Dr. Lori Mosca of New York-Presbyterian Hospital in New York said
doctors and patients alike often are misled by news reports of
individual studies.
"I think what women find confusing is the mixed messages about diet and lifestyle and drug therapy," Mosca told the briefing.
"What happens is when studies get reported one week and then the next
week there is a study showing a completely different finding, that
confuses the public and doctors alike," she said.
"In science and medicine there is rarely a single report that is definitive and changes medical practice."
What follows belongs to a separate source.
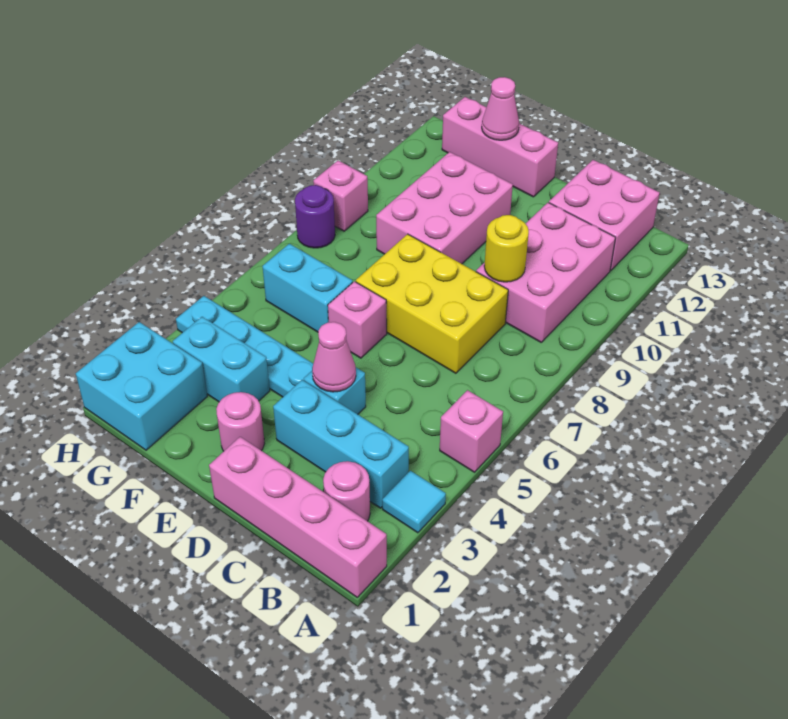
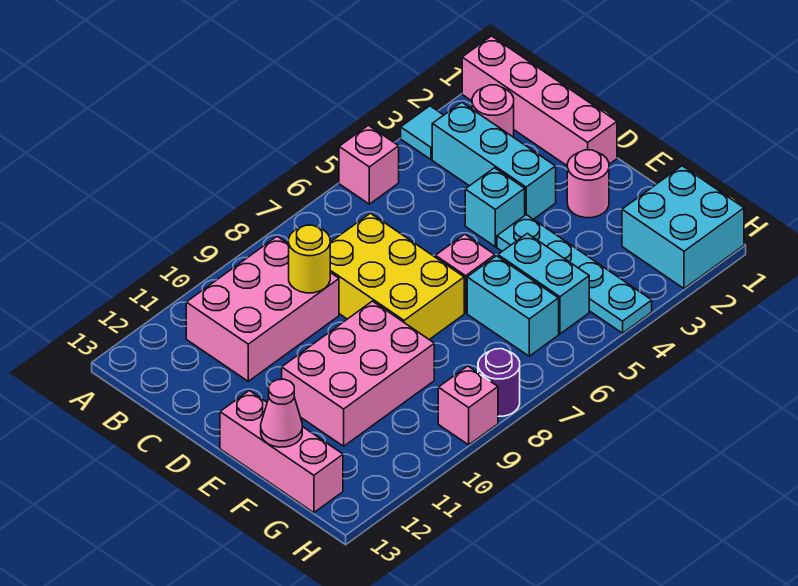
pink 2x2 brick [549,160,660,271] -> none
pink 1x1 cone [312,322,356,392] -> none
cyan 1x2 brick [173,317,270,402] -> cyan 1x2 brick moved to [498,233,589,334]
Another study in Circulation showed that women in Europe do not get the
same treatment for heart disease as men do -- echoing recent U.S.
findings.
"Women are under-investigated and under-treated," said Caroline Daly, a
cardiologist in training at the Royal Brompton and Harefield National
Health Service Trust in London.
Her study of more than 3,700 patients with chest pain at 197 centers
across Europe showed women were less likely to get a standard
electrocardiogram or to get drugs to treat heart disease.